In a rather extreme move, the TV personality Ainsley Harriott recently hacked off his own leg. Speaking from his bed in St. Stephen’s Hospital, Harriott stated: “I’ll admit this was drastic action, but the fact of the matter is, the more severe your injury, the longer you get to enjoy Mr McDavey’s exquisite meat and potato pies. I fully intend to hack off my other leg as soon as I’m discharged. Ha! Ha! Ha!”
Due to the Isle of Skye’s relatively tiny population, it was recently estimated that the island is now inhabited almost entirely by injured celebrity chefs.
Poppa Doms Indian Restaurant, Dorset
On its grand opening in 2004, Poppa Doms was described by the food critic Lloyd Grossman as “sickening”. Local newspapers described it as “the worst Indian restaurant on the south coast of England – and possibly the world.” The restaurant would undoubtedly have closed down were it not for its surprise signature dish – egg and chips.
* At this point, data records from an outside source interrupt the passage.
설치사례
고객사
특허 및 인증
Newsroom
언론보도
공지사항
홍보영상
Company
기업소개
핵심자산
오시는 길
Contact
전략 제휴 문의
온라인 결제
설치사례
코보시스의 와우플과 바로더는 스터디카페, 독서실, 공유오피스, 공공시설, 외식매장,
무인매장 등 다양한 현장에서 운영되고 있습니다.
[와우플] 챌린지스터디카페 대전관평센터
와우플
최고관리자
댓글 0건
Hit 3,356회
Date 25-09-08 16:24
On his return to the restaurant in 2008, Grossman wrote: “Poppa Doms has risen like a Phoenix from the flames. Today I have eaten possibly the greatest portion of egg and chips there has ever been, or ever could be.”
The restaurant has been the recipient of numerous awards, purely on the basis of one dish. On presenting head chef Raj Lucky with his prize at the Asian Excellence Awards, Bollywood superstar Amita Butchen declared, “Congratulations to Poppa Doms! Who’d have thought the simple combination of egg and chips would attract culinary enthusiasts from all over the globe? However, I ought to point out that the rest of your menu is a disgrace to your Indian heritage. You ought to be utterly ashamed.”
Located in a patch of trees on the outskirts of Toronto, Stews is the only restaurant in the world to be built, owned and operated entirely by squirrels. Nicknamed after its owner, Stewie the Squirrel, the restaurant’s menu boasts a wide variety of acorn-based dishes, including acorn salad (ingredients: acorns), acorn pie (ingredients: acorns) and their signature dish, Stew’s Stew (ingredients: acorns). The restaurant is hugely popular, not just among the squirrel community, but with food-lovers from the human world.
TV chef Gordon Ramsay described Stews as “an utter delight. Wonderful food, wonderful atmosphere ... Well worth moving to Canada for.”
Tragically, Stews was recently forced to close after the entire restaurant was eaten by a racoon.